** Material shown follows **
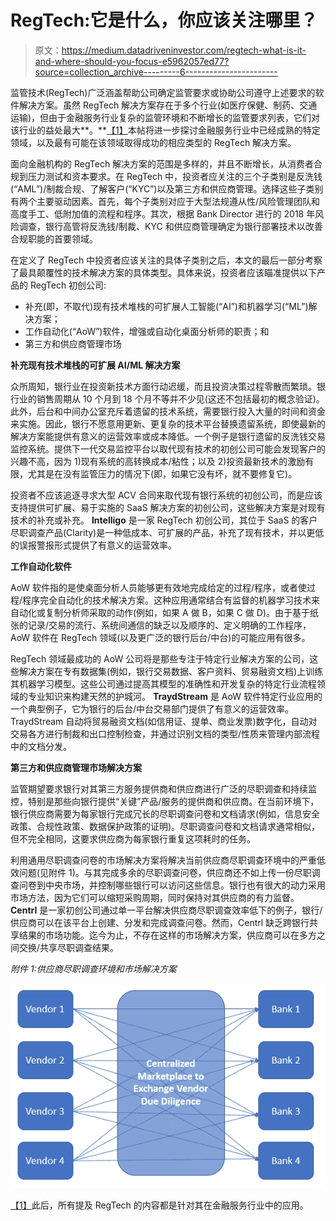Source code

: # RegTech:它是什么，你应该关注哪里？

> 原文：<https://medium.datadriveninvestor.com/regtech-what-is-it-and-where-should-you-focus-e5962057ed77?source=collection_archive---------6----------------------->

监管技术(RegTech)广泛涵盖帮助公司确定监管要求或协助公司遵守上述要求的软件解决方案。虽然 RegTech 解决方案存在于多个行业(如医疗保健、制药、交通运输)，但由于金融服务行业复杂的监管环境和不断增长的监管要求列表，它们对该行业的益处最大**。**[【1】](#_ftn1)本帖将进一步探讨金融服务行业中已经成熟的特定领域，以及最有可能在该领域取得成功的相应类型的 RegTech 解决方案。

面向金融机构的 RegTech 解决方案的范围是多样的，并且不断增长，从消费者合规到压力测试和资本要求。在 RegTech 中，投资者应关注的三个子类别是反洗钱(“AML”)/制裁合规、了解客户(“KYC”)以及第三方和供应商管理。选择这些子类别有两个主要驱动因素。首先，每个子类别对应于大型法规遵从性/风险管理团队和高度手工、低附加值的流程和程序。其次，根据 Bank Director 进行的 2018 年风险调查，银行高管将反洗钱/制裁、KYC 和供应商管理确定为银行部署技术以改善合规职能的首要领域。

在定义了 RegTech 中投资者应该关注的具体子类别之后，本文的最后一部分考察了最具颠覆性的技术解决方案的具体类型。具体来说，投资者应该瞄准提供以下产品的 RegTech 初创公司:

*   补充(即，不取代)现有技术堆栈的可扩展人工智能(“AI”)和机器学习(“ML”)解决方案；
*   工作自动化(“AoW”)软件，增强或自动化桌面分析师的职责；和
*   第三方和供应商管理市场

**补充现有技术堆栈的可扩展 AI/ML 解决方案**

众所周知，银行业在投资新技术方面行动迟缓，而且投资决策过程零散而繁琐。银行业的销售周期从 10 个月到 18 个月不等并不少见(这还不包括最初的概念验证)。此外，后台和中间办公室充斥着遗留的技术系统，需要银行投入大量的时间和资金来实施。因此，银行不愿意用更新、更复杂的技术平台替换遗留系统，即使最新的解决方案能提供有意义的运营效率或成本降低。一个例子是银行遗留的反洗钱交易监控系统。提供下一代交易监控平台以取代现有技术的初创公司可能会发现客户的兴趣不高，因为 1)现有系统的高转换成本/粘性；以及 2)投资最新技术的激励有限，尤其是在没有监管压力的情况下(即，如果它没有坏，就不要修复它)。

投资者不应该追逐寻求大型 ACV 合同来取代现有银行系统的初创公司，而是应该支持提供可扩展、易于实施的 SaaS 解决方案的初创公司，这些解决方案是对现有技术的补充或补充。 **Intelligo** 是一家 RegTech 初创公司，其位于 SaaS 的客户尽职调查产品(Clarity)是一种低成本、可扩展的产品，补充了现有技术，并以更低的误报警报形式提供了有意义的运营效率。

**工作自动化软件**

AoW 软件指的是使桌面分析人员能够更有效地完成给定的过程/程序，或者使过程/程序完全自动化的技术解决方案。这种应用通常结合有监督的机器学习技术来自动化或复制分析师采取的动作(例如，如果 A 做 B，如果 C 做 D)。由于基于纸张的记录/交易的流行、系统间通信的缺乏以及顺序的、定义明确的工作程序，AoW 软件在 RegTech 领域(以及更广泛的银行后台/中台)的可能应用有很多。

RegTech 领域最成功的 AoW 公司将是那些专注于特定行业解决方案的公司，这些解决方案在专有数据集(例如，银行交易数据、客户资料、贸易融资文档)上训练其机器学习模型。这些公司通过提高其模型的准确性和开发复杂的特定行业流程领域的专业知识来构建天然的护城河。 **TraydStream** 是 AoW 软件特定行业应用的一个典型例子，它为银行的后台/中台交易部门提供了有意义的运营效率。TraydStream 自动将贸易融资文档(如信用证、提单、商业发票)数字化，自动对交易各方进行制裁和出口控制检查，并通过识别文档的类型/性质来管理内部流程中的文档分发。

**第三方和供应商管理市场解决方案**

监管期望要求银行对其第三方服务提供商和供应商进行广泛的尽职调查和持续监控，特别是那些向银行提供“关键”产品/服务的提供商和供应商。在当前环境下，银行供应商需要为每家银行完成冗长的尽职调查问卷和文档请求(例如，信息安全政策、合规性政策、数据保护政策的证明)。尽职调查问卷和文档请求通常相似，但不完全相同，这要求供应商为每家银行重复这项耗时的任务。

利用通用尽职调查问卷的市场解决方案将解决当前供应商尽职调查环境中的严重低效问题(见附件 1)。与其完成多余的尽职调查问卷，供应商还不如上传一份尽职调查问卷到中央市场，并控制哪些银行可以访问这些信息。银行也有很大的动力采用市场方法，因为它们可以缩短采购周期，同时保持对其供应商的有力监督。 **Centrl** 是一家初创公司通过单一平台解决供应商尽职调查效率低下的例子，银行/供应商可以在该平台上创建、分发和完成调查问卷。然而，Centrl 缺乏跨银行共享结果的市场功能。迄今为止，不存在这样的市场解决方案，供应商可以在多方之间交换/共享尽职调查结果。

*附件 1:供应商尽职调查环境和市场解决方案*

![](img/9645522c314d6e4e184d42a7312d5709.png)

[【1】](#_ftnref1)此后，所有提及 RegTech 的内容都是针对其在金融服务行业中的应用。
** End of Material shown **
» Goal of the exercise
What's needed here is an exact repeat of all the records above, pictures excluded.

» Final answer
Source code

: # RegTech:它是什么，你应该关注哪里？

> 原文：<https://medium.datadriveninvestor.com/regtech-what-is-it-and-where-should-you-focus-e5962057ed77?source=collection_archive---------6----------------------->

监管技术(RegTech)广泛涵盖帮助公司确定监管要求或协助公司遵守上述要求的软件解决方案。虽然 RegTech 解决方案存在于多个行业(如医疗保健、制药、交通运输)，但由于金融服务行业复杂的监管环境和不断增长的监管要求列表，它们对该行业的益处最大**。**[【1】](#_ftn1)本帖将进一步探讨金融服务行业中已经成熟的特定领域，以及最有可能在该领域取得成功的相应类型的 RegTech 解决方案。

面向金融机构的 RegTech 解决方案的范围是多样的，并且不断增长，从消费者合规到压力测试和资本要求。在 RegTech 中，投资者应关注的三个子类别是反洗钱(“AML”)/制裁合规、了解客户(“KYC”)以及第三方和供应商管理。选择这些子类别有两个主要驱动因素。首先，每个子类别对应于大型法规遵从性/风险管理团队和高度手工、低附加值的流程和程序。其次，根据 Bank Director 进行的 2018 年风险调查，银行高管将反洗钱/制裁、KYC 和供应商管理确定为银行部署技术以改善合规职能的首要领域。

在定义了 RegTech 中投资者应该关注的具体子类别之后，本文的最后一部分考察了最具颠覆性的技术解决方案的具体类型。具体来说，投资者应该瞄准提供以下产品的 RegTech 初创公司:

*   补充(即，不取代)现有技术堆栈的可扩展人工智能(“AI”)和机器学习(“ML”)解决方案；
*   工作自动化(“AoW”)软件，增强或自动化桌面分析师的职责；和
*   第三方和供应商管理市场

**补充现有技术堆栈的可扩展 AI/ML 解决方案**

众所周知，银行业在投资新技术方面行动迟缓，而且投资决策过程零散而繁琐。银行业的销售周期从 10 个月到 18 个月不等并不少见(这还不包括最初的概念验证)。此外，后台和中间办公室充斥着遗留的技术系统，需要银行投入大量的时间和资金来实施。因此，银行不愿意用更新、更复杂的技术平台替换遗留系统，即使最新的解决方案能提供有意义的运营效率或成本降低。一个例子是银行遗留的反洗钱交易监控系统。提供下一代交易监控平台以取代现有技术的初创公司可能会发现客户的兴趣不高，因为 1)现有系统的高转换成本/粘性；以及 2)投资最新技术的激励有限，尤其是在没有监管压力的情况下(即，如果它没有坏，就不要修复它)。

投资者不应该追逐寻求大型 ACV 合同来取代现有银行系统的初创公司，而是应该支持提供可扩展、易于实施的 SaaS 解决方案的初创公司，这些解决方案是对现有技术的补充或补充。 **Intelligo** 是一家 RegTech 初创公司，其位于 SaaS 的客户尽职调查产品(Clarity)是一种低成本、可扩展的产品，补充了现有技术，并以更低的误报警报形式提供了有意义的运营效率。

**工作自动化软件**

AoW 软件指的是使桌面分析人员能够更有效地完成给定的过程/程序，或者使过程/程序完全自动化的技术解决方案。这种应用通常结合有监督的机器学习技术来自动化或复制分析师采取的动作(例如，如果 A 做 B，如果 C 做 D)。由于基于纸张的记录/交易的流行、系统间通信的缺乏以及顺序的、定义明确的工作程序，AoW 软件在 RegTech 领域(以及更广泛的银行后台/中台)的可能应用有很多。

RegTech 领域最成功的 AoW 公司将是那些专注于特定行业解决方案的公司，这些解决方案在专有数据集(例如，银行交易数据、客户资料、贸易融资文档)上训练其机器学习模型。这些公司通过提高其模型的准确性和开发复杂的特定行业流程领域的专业知识来构建天然的护城河。 **TraydStream** 是 AoW 软件特定行业应用的一个典型例子，它为银行的后台/中台交易部门提供了有意义的运营效率。TraydStream 自动将贸易融资文档(如信用证、提单、商业发票)数字化，自动对交易各方进行制裁和出口控制检查，并通过识别文档的类型/性质来管理内部流程中的文档分发。

**第三方和供应商管理市场解决方案**

监管期望要求银行对其第三方服务提供商和供应商进行广泛的尽职调查和持续监控，特别是那些向银行提供“关键”产品/服务的提供商和供应商。在当前环境下，银行供应商需要为每家银行完成冗长的尽职调查问卷和文档请求(例如，信息安全政策、合规性政策、数据保护政策的证明)。尽职调查问卷和文档请求通常相似，但不完全相同，这要求供应商为每家银行重复这项耗时的任务。

利用通用尽职调查问卷的市场解决方案将解决当前供应商尽职调查环境中的严重低效问题(见附件 1)。与其完成多余的尽职调查问卷，供应商还不如上传一份尽职调查问卷到中央市场，并控制哪些银行可以访问这些信息。银行也有很大的动力采用市场方法，因为它们可以缩短采购周期，同时保持对其供应商的有力监督。 **Centrl** 是一家初创公司通过单一平台解决供应商尽职调查效率低下的例子，银行/供应商可以在该平台上创建、分发和完成调查问卷。然而，Centrl 缺乏跨银行共享结果的市场功能。迄今为止，不存在这样的市场解决方案，供应商可以在多方之间交换/共享尽职调查结果。

*附件 1:供应商尽职调查环境和市场解决方案*

![](img/9645522c314d6e4e184d42a7312d5709.png)

[【1】](#_ftnref1)此后，所有提及 RegTech 的内容都是针对其在金融服务行业中的应用。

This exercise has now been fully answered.